**Task objective**. Recast the data from the line with "החיים זה לא" through the line with "מתים לרגע עונה 2 - פרק 21", both included, as a Markdown table with the columns Row and Line. Leave out any blank lines.

┌─ Source material

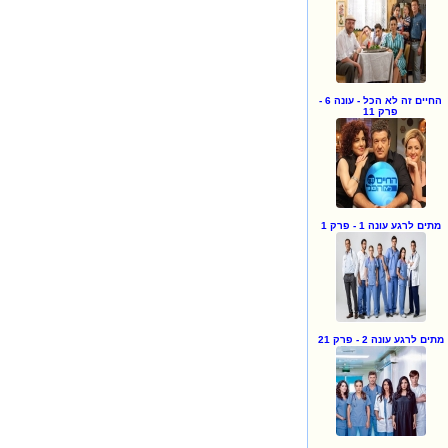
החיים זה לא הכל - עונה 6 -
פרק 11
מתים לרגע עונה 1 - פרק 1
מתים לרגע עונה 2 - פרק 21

└─
┌─ Source material

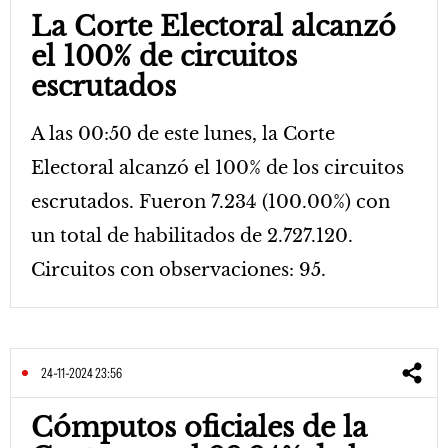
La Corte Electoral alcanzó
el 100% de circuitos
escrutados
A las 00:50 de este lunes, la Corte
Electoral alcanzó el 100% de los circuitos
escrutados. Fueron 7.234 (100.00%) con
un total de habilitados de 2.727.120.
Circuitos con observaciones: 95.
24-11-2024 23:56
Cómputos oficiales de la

└─

**Answer to the exercise**.
| Row | Line |
|---|---|
| 1 | החיים זה לא הכל - עונה 6 - |
| 2 | פרק 11 |
| 3 | מתים לרגע עונה 1 - פרק 1 |
| 4 | מתים לרגע עונה 2 - פרק 21 |